A Sad Story of Complicated Idiocy

 A Sad Story of Complicated Idiocy

Yesterday the Jerusalem Post published an editorial entitled “A Gathering Storm:”

As attention is increasingly focused on the drama of disengagement, the unraveling of the Palestinian Authority is quietly proceeding apace.  A quick survey of events of the last week or two is at once shocking and depressing:

Security chief Muhammad Dahlan is openly warning of a "third intifada."

PA Foreign Minister Nasser Al-Kidwa [nephew of Yasser Arafat], in defiance of the road map and Mahmoud Abbas’s promises to confiscate weaponry, has declared the right of all Palestinian groups to maintain their arms "until the end of the occupation."

Hamas is expressing its willingness to join a "unity government" with Fatah after upcoming elections, delayed by Abbas because of Hamas’s electoral strength.

The leader of Islamic Jihad has declared "the calm is over," and joint statements by the terrorist groups say they will soon resume their attacks.

The PA has responded by imploring the assorted militias to maintain calm so as not to interfere with disengagement, begging the question of what will happen after the Israeli withdrawal.

Former GSS chief Avi Dichter, considered the optimist compared to former OC-General Staff Moshe Ya’alon, says the PA has not been lifting a finger against terrorism and opposes the handover of further cities to Palestinian security control.

In attempt to curb anarchy, the PA will not collect weapons, but has resumed executions of alleged "collaborators" and murderers, after cursory military tribunals with no right of appeal. Meanwhile, Fatah has just admitted that some previous victims of "collaborator" executions were innocent.

Two suicide bombings have recently been foiled by Israeli security forces, and warnings and attempted attacks are on the rise.

Smuggling of weaponry from Egypt to both the West Bank and Gaza is rampant, with every indication being that the terrorist groups are using a period they have defined as less than a cease-fire as an opportunity to rearm and regroup for the next round.

The temptation to see all these events through the prism of disengagement should be resisted. Some see this gathering storm as an argument to cancel or postpone that operation, others for proceeding as planned with greater determination. But there is a separate, more important, question from whether disengagement will make it easier or harder to deal with an unraveling Palestinian "partner."
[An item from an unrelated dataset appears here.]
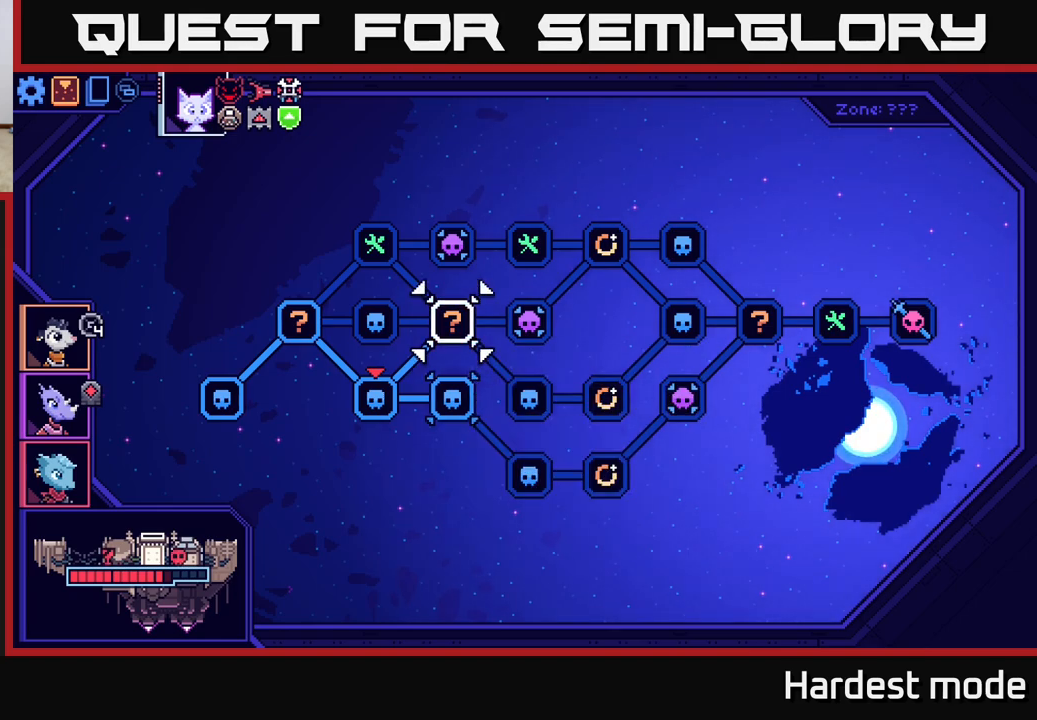
{"buttons": [], "left_stick": "center", "right_stick": "center", "events": [[67, "left_stick", "center"]]}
There is the obligation of both Israel and the international community to reexamine the decision to place all its eggs in the basket of Mahmoud Abbas and its notion of what it means to support Palestinian moderation and reform.

The hard fact is that Abbas is not only failing, but also that most trends are in the wrong direction: toward more rearmament, toward denial of previously accepted obligations, toward increasing power of terrorist groups, and away from creating conditions for true democratization through the rule of law.
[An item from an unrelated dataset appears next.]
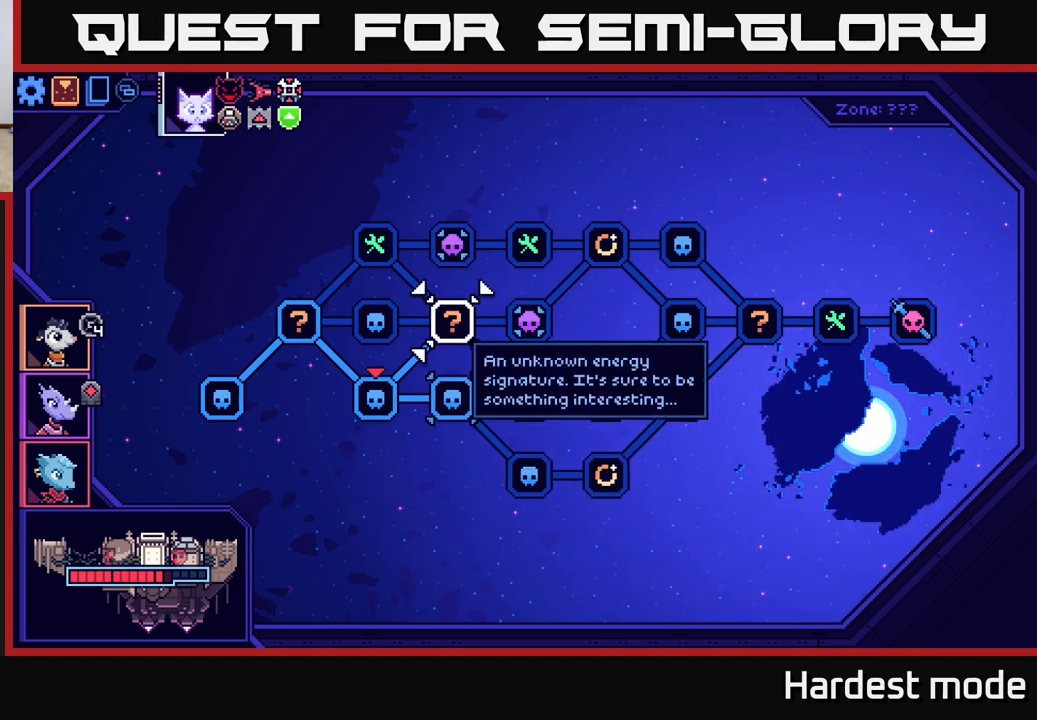
{"buttons": [], "left_stick": "center", "right_stick": "center", "events": []}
While some argue that Israel could be helping by removing more checkpoints and releasing more prisoners, what Dichter says of such "experiments" is sobering:  "It’s impossible to jump from the Shalom Tower without a parachute every time and say:  ‘Wow, we crashed.’"

Perhaps it is time to consider the possibility that Abbas’s rule has suffered not from too little help but from too much.  How surprising is it that Abbas moves further and further away from the key task demanded of him by the international community — confiscating weapons and dismantling the infrastructure of terrorism — when international assistance to him only increases as the situation deteriorates?

The claim that Hamas would be worse cannot be allowed to absolve Abbas’s PA of its minimal requirements and obligations.  In fact, as in the time of Yasser Arafat, the worst situation is not Hamas control, but a PA that serves as a fig leaf for what is increasingly an anarchic terror state.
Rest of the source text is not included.